Passage to read
┄┄┄┄┄┄┄┄┄┄
How Krystal Tried – and Failed – to Kill Me

I thought the water tasted odd, but I drank it anyway.

Church service was going exceptionally long yesterday, so I slunk out of the building to go get something to eat. It was noon and they still hadn’t taken up the offering yet. As I cruised down Holcomb Bridge, I saw – to my delight – that Krystal had a 4 for $2.79 deal going on. Sold! I pulled into the drive through, refused the extra value meal the operator was trying to sell me, and requested a cup of water instead.

On a normal day, the choice to have a cup of water would be a boon to one’s health. On this day, that choice nearly killed me. I took a few sips of the fetid liquid – which tasted mysteriously like expired Paracetamol – before inhaling one of the mustard slathered “burgers”. Being in a giving mood that Sabbath afternoon, I shared the remaining three with some of the teenagers who were working in the nursery. One of them turned her nose up at my donation.

“Ewww,” she croaked. “Krystals? Don’t you know Krystals will make you sick?”

“That’s no way to talk about someone’s food,” I retorted. “I don’t talk about your face like that, do I?”

Her little cohorts laughed at my reply and gobbled down the room temperature patty.

Two hours later, church finally ended and I picked up my paper cup of un-drunken water and placed it on the arm rest of my car.

“Mommy? My stomach hurts,” said Aya, eying the fast food paraphernalia, hoping for a treat.
┄┄┄┄┄┄┄┄┄┄
Information given
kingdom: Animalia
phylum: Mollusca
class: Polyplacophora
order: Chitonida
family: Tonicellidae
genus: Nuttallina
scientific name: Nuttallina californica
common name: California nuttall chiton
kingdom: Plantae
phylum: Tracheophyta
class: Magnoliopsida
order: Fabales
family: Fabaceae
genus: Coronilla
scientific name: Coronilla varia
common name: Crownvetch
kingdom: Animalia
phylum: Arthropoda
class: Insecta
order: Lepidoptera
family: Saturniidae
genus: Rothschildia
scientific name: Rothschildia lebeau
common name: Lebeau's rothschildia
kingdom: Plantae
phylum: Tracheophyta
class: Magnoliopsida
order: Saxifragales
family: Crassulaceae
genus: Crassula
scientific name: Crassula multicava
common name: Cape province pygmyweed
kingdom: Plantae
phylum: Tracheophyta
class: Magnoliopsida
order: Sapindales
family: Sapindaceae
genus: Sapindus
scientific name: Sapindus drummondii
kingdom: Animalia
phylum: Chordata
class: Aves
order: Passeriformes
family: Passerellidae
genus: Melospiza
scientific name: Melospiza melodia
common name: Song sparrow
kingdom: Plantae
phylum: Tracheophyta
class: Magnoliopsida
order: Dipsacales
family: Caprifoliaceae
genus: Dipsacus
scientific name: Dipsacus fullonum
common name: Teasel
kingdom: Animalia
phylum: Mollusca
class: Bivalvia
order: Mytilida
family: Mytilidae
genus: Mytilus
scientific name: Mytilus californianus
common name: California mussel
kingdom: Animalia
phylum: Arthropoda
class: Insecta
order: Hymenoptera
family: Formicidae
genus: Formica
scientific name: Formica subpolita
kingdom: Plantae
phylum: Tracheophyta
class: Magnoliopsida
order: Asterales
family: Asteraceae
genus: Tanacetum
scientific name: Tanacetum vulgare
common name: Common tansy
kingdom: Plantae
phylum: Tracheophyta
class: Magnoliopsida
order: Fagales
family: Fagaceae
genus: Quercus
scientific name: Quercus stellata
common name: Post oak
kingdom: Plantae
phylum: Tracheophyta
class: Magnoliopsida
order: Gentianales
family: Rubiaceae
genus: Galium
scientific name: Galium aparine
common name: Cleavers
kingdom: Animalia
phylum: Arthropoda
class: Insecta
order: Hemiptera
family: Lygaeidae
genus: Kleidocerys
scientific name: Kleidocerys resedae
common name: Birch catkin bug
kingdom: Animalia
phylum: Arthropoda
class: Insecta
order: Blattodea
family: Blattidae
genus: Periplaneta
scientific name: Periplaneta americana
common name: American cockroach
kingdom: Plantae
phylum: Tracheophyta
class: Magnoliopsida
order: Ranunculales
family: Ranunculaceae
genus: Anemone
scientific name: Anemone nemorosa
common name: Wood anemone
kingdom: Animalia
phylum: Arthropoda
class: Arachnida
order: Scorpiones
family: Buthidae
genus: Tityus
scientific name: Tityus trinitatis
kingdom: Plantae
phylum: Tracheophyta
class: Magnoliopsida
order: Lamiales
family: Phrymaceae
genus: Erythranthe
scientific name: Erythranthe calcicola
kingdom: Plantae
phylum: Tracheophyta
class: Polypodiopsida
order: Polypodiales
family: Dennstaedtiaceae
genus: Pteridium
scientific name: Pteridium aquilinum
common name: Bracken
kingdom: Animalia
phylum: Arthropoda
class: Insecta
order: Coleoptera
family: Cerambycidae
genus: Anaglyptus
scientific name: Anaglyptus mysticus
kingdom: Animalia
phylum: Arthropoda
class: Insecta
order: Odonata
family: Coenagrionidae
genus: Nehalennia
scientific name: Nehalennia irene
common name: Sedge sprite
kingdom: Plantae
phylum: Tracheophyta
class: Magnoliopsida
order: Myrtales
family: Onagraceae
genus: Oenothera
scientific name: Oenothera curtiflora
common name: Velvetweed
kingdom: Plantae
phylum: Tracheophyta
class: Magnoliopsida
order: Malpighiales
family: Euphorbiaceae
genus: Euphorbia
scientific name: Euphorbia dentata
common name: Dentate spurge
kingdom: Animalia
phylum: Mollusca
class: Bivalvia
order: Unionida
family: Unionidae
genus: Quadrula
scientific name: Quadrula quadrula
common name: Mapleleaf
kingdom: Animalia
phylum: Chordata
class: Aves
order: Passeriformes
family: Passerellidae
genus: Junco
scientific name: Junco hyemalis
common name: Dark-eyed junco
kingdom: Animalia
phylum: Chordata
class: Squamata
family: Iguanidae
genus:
┄┄┄┄┄┄┄┄┄┄
Tasks to complete
- 1) In the Krystal story, what deal did Krystal have going on?
- 2) Copy out the rows word for word, beginning at the line that has "common name: Common tansy" and stopping after the line that has "common name: Birch catkin bug".

Replies
- 1) A 4 for $2.79 deal.

- 2)
common name: Common tansy
kingdom: Plantae
phylum: Tracheophyta
class: Magnoliopsida
order: Fagales
family: Fagaceae
genus: Quercus
scientific name: Quercus stellata
common name: Post oak
kingdom: Plantae
phylum: Tracheophyta
class: Magnoliopsida
order: Gentianales
family: Rubiaceae
genus: Galium
scientific name: Galium aparine
common name: Cleavers
kingdom: Animalia
phylum: Arthropoda
class: Insecta
order: Hemiptera
family: Lygaeidae
genus: Kleidocerys
scientific name: Kleidocerys resedae
common name: Birch catkin bug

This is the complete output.